> Dataset excerpts:
※
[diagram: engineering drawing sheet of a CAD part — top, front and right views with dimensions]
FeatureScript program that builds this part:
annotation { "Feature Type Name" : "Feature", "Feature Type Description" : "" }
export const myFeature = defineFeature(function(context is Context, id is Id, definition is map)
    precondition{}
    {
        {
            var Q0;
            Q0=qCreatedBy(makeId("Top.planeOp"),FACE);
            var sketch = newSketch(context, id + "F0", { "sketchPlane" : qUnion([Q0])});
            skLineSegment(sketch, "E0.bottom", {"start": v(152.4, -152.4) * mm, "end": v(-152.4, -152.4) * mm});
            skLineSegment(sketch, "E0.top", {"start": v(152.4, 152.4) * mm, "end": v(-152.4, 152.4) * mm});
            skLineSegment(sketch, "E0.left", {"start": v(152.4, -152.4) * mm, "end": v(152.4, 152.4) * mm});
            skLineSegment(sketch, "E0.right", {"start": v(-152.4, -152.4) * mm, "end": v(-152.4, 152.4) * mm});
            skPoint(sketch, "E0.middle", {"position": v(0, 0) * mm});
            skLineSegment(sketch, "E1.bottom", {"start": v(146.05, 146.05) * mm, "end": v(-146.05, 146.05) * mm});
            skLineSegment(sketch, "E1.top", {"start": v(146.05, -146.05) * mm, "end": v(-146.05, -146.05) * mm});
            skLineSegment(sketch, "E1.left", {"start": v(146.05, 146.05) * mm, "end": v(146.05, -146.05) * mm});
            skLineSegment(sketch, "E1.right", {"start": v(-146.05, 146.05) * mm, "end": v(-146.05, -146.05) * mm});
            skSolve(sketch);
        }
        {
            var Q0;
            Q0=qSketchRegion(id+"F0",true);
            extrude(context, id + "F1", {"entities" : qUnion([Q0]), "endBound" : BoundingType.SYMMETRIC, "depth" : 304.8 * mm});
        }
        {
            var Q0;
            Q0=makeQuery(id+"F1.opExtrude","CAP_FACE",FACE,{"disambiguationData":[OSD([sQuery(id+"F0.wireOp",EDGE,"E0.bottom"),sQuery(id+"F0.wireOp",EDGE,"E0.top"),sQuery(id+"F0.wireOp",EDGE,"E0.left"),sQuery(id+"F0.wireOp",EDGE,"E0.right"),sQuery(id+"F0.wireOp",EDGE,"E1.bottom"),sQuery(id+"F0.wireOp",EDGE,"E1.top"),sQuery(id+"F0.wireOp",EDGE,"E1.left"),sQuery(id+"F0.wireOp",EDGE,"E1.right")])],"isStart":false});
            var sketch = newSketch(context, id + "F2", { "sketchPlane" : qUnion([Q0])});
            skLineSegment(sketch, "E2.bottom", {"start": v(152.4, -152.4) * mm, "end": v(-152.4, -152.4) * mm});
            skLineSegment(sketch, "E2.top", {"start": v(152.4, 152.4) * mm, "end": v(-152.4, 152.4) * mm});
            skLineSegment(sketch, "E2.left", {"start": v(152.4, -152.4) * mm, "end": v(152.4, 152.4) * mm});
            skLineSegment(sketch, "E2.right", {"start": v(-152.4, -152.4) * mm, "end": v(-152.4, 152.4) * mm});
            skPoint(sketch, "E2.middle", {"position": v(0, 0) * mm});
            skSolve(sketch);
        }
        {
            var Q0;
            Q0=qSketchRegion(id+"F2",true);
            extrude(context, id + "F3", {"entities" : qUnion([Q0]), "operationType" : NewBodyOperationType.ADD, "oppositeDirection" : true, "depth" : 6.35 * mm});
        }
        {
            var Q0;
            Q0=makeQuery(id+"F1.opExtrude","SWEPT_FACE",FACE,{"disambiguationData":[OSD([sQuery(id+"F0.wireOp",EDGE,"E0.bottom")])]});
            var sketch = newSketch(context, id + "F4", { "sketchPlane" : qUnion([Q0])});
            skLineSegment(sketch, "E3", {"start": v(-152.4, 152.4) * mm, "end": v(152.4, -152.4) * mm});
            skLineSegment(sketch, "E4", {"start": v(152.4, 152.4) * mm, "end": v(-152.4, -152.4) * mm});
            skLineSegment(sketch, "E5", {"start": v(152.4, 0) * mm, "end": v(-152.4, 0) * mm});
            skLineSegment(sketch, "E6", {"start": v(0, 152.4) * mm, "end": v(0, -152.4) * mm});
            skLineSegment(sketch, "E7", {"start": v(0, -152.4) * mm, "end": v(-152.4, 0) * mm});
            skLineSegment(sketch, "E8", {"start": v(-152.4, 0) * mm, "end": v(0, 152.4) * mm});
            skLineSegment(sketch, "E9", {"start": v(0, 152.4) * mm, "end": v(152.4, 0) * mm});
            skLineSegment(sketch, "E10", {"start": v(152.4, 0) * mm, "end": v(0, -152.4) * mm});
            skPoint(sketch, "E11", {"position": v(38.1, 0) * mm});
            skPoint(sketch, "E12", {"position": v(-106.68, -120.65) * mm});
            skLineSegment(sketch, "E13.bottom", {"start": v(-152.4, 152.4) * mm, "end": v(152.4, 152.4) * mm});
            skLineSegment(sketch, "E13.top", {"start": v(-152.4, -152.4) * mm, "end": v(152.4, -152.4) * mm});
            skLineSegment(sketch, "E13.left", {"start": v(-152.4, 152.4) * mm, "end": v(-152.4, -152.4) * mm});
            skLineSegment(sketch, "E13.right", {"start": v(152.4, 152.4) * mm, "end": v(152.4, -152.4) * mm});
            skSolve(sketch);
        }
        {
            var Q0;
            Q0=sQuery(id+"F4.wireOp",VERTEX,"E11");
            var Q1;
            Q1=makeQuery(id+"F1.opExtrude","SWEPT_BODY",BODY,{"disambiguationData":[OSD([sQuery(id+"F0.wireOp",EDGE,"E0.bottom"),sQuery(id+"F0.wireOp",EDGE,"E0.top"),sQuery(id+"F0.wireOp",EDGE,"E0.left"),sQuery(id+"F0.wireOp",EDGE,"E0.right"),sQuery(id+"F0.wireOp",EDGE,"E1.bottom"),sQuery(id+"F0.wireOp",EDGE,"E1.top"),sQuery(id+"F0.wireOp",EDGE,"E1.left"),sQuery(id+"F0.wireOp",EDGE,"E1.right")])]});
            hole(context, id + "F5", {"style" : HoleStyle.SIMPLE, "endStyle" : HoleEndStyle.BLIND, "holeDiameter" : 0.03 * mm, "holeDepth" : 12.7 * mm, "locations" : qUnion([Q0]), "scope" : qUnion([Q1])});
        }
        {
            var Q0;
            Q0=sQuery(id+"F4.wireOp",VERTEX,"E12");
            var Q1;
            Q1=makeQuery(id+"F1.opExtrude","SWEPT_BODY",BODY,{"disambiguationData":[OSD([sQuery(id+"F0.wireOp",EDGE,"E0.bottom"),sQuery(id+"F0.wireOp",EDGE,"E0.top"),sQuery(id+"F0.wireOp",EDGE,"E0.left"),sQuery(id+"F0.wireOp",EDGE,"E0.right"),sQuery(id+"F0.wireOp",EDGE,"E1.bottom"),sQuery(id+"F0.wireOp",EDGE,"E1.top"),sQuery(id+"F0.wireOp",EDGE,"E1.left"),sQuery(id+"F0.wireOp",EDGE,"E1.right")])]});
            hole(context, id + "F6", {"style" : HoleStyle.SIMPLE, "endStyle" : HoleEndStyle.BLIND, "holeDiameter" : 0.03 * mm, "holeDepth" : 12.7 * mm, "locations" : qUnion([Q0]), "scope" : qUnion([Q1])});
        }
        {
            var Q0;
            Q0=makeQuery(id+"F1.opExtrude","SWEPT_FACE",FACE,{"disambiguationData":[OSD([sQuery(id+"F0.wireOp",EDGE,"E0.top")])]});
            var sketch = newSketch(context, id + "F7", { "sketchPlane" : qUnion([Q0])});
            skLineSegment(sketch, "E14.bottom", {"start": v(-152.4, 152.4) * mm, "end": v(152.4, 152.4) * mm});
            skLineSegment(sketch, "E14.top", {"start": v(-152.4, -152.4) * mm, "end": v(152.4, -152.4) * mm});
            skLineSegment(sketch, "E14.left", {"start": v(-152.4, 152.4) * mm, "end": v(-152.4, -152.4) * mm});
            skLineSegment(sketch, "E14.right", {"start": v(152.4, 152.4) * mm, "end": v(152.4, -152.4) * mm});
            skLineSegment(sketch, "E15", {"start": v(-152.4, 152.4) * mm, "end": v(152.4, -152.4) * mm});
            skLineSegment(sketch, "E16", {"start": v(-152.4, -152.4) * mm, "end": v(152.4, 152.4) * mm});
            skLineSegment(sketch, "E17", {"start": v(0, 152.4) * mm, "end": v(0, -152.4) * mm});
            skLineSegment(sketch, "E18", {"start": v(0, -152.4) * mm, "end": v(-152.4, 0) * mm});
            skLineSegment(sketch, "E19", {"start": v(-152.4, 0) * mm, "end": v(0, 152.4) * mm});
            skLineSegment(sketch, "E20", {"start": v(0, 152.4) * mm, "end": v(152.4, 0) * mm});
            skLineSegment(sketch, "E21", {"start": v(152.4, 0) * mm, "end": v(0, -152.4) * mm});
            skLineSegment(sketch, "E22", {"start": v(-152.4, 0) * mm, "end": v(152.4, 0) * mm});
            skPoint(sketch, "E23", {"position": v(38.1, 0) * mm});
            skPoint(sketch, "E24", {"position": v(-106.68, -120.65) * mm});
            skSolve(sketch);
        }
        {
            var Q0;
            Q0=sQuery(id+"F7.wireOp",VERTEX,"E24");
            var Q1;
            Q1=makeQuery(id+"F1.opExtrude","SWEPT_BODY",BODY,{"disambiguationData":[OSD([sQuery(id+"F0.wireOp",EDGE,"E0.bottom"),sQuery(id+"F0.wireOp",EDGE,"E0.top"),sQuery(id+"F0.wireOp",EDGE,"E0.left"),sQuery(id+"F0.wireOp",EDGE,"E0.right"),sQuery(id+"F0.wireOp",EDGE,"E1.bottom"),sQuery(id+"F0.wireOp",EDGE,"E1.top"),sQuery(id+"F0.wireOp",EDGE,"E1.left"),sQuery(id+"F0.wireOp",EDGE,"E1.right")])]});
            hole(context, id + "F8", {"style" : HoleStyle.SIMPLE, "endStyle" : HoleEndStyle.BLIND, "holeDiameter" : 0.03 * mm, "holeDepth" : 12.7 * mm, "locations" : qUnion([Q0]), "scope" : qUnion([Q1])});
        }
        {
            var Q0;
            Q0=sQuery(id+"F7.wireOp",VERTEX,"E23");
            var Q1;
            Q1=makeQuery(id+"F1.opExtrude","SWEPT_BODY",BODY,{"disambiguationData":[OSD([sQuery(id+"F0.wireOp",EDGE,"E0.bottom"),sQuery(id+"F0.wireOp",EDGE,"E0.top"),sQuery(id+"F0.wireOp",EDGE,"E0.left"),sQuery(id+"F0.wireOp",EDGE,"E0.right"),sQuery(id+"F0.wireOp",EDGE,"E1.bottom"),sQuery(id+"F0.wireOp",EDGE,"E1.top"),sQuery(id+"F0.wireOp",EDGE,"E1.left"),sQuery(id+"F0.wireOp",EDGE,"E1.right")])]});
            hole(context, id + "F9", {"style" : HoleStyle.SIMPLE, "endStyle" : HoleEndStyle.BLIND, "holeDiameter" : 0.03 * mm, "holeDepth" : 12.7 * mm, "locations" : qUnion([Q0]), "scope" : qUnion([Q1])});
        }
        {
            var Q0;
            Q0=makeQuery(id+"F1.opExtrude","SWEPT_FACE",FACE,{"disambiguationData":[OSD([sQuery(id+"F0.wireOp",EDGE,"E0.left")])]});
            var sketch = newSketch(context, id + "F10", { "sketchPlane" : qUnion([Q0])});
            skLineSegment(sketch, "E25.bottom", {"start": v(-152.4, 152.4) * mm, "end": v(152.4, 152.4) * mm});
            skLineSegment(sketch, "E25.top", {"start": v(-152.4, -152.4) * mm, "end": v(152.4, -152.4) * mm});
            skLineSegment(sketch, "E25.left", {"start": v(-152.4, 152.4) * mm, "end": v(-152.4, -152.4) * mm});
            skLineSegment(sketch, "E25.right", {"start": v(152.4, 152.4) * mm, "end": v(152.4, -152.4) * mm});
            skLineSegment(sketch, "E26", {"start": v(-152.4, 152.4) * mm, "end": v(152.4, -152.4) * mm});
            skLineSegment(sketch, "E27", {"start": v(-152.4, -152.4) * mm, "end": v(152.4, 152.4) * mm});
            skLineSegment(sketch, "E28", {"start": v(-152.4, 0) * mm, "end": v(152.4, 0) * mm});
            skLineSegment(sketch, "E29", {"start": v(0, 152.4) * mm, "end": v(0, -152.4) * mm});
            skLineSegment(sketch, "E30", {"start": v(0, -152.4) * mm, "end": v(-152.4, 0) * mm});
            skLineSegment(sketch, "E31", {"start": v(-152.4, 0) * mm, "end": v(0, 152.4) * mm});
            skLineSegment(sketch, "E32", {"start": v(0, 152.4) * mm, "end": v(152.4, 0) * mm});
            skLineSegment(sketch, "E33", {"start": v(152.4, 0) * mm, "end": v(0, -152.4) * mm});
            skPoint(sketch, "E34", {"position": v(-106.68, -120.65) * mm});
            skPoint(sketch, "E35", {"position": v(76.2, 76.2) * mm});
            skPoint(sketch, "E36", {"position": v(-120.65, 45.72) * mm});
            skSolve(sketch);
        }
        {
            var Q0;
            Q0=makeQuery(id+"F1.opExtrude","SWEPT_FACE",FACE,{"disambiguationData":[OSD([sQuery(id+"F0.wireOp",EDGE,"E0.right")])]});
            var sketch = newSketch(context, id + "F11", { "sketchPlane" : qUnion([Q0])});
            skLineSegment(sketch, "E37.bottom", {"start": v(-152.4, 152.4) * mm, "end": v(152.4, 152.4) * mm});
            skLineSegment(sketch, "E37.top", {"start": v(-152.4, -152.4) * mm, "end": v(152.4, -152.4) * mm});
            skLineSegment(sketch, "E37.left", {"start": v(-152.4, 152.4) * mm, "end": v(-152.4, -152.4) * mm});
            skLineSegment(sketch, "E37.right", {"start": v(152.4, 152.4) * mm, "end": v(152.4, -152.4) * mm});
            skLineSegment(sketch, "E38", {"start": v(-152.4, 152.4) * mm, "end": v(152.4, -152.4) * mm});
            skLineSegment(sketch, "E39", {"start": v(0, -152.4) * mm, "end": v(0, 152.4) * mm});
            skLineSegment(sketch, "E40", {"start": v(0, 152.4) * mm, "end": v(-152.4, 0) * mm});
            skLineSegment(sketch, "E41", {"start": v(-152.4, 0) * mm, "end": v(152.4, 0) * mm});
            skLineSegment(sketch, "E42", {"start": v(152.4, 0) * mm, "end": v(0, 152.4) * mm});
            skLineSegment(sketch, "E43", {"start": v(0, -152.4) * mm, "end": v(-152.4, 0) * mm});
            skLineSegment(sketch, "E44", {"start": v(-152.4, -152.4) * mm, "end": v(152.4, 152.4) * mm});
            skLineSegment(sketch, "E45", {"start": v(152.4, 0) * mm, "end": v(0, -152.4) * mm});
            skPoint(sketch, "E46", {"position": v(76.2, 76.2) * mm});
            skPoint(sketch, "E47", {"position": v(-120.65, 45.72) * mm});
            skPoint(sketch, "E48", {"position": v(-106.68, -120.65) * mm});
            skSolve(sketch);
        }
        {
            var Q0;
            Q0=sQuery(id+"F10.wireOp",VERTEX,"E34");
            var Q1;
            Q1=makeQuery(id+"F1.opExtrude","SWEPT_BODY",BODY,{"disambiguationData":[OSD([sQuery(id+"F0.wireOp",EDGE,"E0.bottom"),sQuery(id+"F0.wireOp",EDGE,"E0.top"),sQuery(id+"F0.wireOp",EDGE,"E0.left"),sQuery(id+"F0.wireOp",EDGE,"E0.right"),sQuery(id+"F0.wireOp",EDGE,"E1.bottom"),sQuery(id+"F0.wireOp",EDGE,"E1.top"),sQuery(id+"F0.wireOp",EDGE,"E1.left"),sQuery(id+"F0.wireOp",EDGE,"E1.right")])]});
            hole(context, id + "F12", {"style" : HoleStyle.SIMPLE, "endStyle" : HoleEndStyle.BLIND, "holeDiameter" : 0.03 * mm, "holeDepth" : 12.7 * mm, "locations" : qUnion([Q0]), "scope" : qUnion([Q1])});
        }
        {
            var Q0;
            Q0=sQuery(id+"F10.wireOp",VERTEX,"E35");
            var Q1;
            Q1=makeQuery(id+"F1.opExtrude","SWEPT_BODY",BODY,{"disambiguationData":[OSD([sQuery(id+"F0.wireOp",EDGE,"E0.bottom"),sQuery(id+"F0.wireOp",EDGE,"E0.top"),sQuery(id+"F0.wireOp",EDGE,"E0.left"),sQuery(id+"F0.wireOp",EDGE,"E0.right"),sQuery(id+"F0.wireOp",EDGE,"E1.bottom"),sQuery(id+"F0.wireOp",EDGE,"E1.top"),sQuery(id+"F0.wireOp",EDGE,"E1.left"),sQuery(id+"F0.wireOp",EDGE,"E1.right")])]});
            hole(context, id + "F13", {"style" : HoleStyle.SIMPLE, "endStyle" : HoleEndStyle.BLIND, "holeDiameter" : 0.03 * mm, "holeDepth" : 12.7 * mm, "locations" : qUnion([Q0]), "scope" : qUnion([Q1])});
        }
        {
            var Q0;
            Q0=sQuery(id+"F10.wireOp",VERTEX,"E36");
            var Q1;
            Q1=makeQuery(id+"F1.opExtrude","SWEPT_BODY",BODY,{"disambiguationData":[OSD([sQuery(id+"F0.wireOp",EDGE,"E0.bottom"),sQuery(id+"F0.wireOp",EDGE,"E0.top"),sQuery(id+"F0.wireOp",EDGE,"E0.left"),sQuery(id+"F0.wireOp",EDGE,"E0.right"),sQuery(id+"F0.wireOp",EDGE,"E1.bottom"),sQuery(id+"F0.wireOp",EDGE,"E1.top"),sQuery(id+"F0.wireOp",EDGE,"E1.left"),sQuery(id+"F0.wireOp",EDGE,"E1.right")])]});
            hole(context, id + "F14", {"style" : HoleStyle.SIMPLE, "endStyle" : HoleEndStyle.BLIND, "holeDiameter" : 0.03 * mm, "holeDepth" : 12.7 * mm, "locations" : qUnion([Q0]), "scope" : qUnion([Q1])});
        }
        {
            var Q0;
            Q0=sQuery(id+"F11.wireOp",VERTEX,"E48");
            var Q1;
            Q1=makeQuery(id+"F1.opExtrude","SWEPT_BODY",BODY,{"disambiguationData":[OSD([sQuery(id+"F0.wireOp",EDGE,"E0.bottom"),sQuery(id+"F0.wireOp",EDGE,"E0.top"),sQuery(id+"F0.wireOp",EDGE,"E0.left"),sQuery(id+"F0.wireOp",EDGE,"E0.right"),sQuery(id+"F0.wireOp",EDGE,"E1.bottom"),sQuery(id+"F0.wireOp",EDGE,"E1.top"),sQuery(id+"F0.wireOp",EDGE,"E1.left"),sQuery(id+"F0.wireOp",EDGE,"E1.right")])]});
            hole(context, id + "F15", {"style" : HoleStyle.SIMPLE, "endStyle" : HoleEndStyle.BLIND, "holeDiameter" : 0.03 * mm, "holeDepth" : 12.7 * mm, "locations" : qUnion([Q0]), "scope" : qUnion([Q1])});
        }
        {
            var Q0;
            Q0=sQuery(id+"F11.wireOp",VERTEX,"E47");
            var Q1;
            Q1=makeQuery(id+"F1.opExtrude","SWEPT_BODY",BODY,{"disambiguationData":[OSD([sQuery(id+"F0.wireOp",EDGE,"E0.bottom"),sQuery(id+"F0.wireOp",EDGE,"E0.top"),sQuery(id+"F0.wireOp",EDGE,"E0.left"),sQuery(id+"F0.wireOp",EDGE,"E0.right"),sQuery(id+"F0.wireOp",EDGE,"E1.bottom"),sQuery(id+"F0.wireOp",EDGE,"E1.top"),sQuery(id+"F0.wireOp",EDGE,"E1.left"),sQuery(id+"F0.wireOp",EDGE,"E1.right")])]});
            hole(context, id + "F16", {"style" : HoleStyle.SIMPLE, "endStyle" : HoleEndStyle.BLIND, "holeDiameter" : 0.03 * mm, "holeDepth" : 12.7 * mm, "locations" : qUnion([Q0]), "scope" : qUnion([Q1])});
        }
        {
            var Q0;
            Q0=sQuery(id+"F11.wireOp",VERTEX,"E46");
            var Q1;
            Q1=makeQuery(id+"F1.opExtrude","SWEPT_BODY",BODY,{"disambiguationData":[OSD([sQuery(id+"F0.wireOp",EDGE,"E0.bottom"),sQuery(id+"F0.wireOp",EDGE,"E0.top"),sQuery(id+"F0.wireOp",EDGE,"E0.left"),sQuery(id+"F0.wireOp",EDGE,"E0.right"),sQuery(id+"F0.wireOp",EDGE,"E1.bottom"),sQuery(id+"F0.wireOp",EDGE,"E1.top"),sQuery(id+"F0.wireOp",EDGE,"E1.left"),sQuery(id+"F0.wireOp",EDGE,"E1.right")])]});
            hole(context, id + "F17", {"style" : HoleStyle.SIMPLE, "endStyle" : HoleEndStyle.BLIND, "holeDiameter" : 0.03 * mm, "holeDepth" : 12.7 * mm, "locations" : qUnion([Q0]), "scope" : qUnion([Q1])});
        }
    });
※
> Written request: Can you lay out every non-blank line of the records, from the very first line up to and including the line with "export const myFeature", as a Markdown table whose columns are Row (the row number) and Line (the line itself)?

> Solution for this problem:
| Row | Line |
|---|---|
| 1 | [diagram: engineering drawing sheet of a CAD part — top, front and right views with dimensions] |
| 2 | FeatureScript program that builds this part: |
| 3 | annotation { "Feature Type Name" : "Feature", "Feature Type Description" : "" } |
| 4 | export const myFeature = defineFeature(function(context is Context, id is Id, definition is map) |